Comecemos com a “presentiation”. Esta expressão, utilizada por Ian Macneil na sua pesquisa sobre contratos, traduz a capacidade para tornar presentes as contingências futuras. Num mundo caracterizado por incerteza e risco, cabe aos advogados acautelar os interesses dos seus clientes face a circunstâncias que possam vir a ocorrer no futuro mais ou menos próximo.

O exercício desta competência obriga os advogados a porem em cima da mesa vários cenários (como a subida da inflação) que os gestores preferiam não ter de considerar no momento das negociações, o que os leva a dizer que os advogados complicam qualquer negócio. Mas não será esta capacidade de tornar presente o futuro uma das razões para contratar advogados?

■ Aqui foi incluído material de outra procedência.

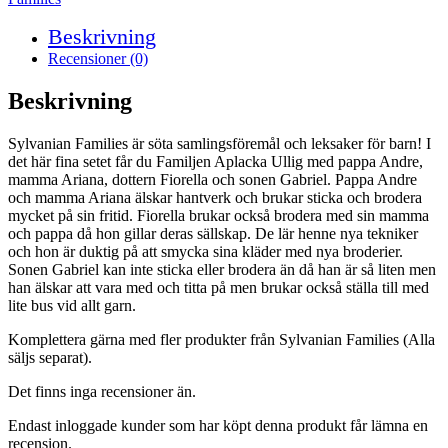
Beskrivning
Recensioner (0)
Beskrivning
Sylvanian Families är söta samlingsföremål och leksaker för barn! I
det här fina setet får du Familjen Aplacka Ullig med pappa Andre,
mamma Ariana, dottern Fiorella och sonen Gabriel. Pappa Andre
och mamma Ariana älskar hantverk och brukar sticka och brodera
mycket på sin fritid. Fiorella brukar också brodera med sin mamma
och pappa då hon gillar deras sällskap. De lär henne nya tekniker
och hon är duktig på att smycka sina kläder med nya broderier.
Sonen Gabriel kan inte sticka eller brodera än då han är så liten men
han älskar att vara med och titta på men brukar också ställa till med
lite bus vid allt garn.
Komplettera gärna med fler produkter från Sylvanian Families (Alla
säljs separat).
Det finns inga recensioner än.
Endast inloggade kunder som har köpt denna produkt får lämna en
recension.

Acrescentemos agora a questão da linguagem. Os advogados são treinados no domínio de uma linguagem técnica. Esta integra conceitos jurídicos que correspondem a unidades de informação cultural que são socialmente transmitidas e partilhadas entre um conjunto de pessoas (os “memes” de que fala Simon Deakin). Estes conceitos vão evoluindo ao longo do tempo por adaptação e seleção, e agilizam a comunicação entre os profissionais.

Desta forma, quando os advogados usam conceitos aparentemente impenetráveis (como “perda de chance”), fazem-no porque o entendimento desses conceitos é partilhado entre eles, o que reduz o custo de a cada momento terem de os descodificar. Não será este contributo para a redução de custos uma das razões para contratar advogados?

Por último, temos a questão do valor que os advogados acrescentam (ou não) aos negócios. A este propósito fala-se com frequência dos altos honorários dos advogados, em especial dos que integram as grandes sociedades. Porém, fala-se menos dos serviços que esses honorários remuneram, e que excedem largamente o controlo do cumprimento das normas legais (a dita “compliance”).

Como vários autores têm demonstrado (entre os quais Ronald Gilson e Lisa Bernstein), os advogados atuam como “engenheiros de custos de transação”: no mundo real, onde a informação tem um preço, é imperfeita e não é igual para todos, e onde a perceção dos riscos envolvidos nos negócios não é uniforme, os advogados acrescentam valor ao usarem experiência, tecnologia, contactos e conhecimentos para reduzirem os custos de aceder, verificar e partilhar informação. Não será esta forma de criação de valor uma das razões para contratar advogados?

Piadas e palpites abundam nas relações sociais, mas não estará na altura de estudarmos, com rigor, o papel que os advogados desempenham hoje, em Portugal?